Она отшатнулась от Владислава, сама не сознавая, что ее глаза в тот же миг наполнились виной и сожалением, болью, передавшейся ему через ее взгляд. И рот наполнился горечью, при виде ее глаз, полных раскаяния, руки сильнее сжали дерево кровати, ибо он не ручался за себя в тот момент.

— Я понимаю, Ксеня, зазорное дитя {4} … это хуже некуда для девицы, — прошептал Владислав с каким-то угрожающим свистом, вырывающимся сквозь стиснутые зубы. — Но это ведь и мое дитя также… неужто я не имею права знать о том…?

Сперва Ксения не поняла, о чем говорит Владислав, а потом вспыхнула, едва осознание коснулось ее разума. Марыля — повитуха местная, а насколько известно было Ксении, пупорезки не только помогали появляться младенцам на свет Божий. Некоторые из них творили самое худшее, что только можно было вообразить — избавляли тягостных от нежеланных или нагулянных детей.

— Как смеешь ты винить в том, когда я… когда дитя — это самое мое… — Ксения глотнула воздуха, будто задыхалась ныне в этой комнате, под тяжелым взглядом Владислава, который послушал чужие наговоры на нее и даже не усомнился в ее невиновности. Сразу осудил, сразу же пришел вершить суд, спрашивать ответ. — Как можешь ты!

Владислав расслышал в ее голосе боль, потянулся к ней рукой, но Ксения увернулась от его ладони, поползла от нее по перине к изголовью кровати, чувствуя, как стонет душа от несправедливой обиды, как ходит по капле благость от святого праздника, радость от долгожданного возвращения Владислава, возвращаются горечь и страхи.

— Уходи! — холодно приказала она, и рука Владислава упала. — Уходи! А потом спроси Ежи, зачем и когда я ходила к Марыле. Уходи же!

Ксения сама не знала, отчего так горько плакала после того, как закрылась дверь покоев за Владиславом. Может, от обиды, что жгла ее огнем. Как может он говорить о том, что она скинула дитя, в то время, как она молится днем и ночью о том, чтобы внутри нее снова забилось два сердца? Она даже зарок дала недавно, сама не зная кому — коли затяжелеет, сменит веру на латинянскую, чтобы пойти под венец с Владиславом. Пусть ее проклянут, если узнают родичи, пусть сочтут изменницей, а сама она будет после смерти гореть в адовых муках. Зато ее дитя никто и никогда не назовет байстрюком, не будет кликать безбатешенным {5}.

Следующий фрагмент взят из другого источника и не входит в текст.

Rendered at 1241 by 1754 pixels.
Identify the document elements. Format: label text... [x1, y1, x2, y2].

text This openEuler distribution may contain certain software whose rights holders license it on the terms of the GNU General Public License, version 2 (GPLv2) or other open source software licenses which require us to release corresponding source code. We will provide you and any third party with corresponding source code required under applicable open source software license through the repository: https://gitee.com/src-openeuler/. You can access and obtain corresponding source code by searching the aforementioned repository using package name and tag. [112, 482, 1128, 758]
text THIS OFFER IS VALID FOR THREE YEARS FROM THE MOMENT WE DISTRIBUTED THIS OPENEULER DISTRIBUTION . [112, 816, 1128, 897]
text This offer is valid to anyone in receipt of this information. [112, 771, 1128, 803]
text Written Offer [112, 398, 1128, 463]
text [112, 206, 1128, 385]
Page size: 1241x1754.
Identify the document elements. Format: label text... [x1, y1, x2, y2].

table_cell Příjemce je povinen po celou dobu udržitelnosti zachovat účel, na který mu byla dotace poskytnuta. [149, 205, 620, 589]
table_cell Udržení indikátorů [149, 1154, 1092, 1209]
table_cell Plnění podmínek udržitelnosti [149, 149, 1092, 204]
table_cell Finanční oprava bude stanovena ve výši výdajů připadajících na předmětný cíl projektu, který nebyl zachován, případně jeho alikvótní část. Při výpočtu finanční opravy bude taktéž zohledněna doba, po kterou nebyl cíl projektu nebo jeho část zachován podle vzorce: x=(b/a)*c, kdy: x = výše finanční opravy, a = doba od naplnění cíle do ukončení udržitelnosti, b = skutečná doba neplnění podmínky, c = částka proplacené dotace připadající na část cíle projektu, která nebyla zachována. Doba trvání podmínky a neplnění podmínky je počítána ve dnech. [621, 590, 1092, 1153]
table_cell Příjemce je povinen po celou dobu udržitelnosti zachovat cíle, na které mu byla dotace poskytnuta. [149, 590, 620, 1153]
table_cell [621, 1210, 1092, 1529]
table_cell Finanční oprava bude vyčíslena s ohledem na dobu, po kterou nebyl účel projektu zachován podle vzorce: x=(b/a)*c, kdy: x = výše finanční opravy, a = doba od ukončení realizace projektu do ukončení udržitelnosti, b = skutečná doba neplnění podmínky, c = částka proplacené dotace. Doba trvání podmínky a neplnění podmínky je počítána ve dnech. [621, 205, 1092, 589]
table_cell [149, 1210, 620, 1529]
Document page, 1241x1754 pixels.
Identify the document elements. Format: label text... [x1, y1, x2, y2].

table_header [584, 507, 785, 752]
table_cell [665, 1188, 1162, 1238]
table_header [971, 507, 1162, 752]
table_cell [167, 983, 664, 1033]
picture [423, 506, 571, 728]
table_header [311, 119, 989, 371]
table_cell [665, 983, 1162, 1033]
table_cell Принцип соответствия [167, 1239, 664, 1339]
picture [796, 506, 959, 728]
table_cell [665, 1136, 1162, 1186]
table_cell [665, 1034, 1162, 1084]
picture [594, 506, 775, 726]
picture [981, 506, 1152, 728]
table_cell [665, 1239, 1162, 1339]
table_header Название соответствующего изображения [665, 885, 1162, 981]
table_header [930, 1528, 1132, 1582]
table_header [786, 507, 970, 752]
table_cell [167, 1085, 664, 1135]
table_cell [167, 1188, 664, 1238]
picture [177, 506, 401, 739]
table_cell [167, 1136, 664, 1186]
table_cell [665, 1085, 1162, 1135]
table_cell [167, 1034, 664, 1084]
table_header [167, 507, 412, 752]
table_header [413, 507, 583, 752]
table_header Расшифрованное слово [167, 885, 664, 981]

А может, она плакала от того, что более не было меж ними того дивного света, что когда-то поманил ее в эти земли за Владиславом? Или он просто уже нет так ярко светит, как раньше? С каждой обидой, с каждым злым неосторожным словом становясь все тусклее и тусклее.

Ксения уткнулась лицом в подушки, стирая слезы мягким полотном наволочки. Так горько и больно, как ныне, ей не было еще никогда ранее. После благости ночных праздничных молитв — такое ужасное утро! Снова в душу вползала скользкой змеей предательская тоска по отчей земле, по ласковым рукам отца, опять захотелось выть волком, как тогда, под караульной лестницей, когда она плакала впервые от их ссоры с Владиславом.

— Домой! — прошептала она голосом обиженного ребенка, утыкаясь раскрасневшимся от слез лицом в подушку. — Я хочу домой!

«…Коли решишь вернуться в земли родные, я помогу в том!», вдруг прозвучал в голове голос бискупа, и она резко села в постели. Домой! Вернуться домой! К батюшке, к Михасю, в родную вотчину! Откуда-то из прошлого снова повеяло тем счастьем из Московии, той радостью и смехом.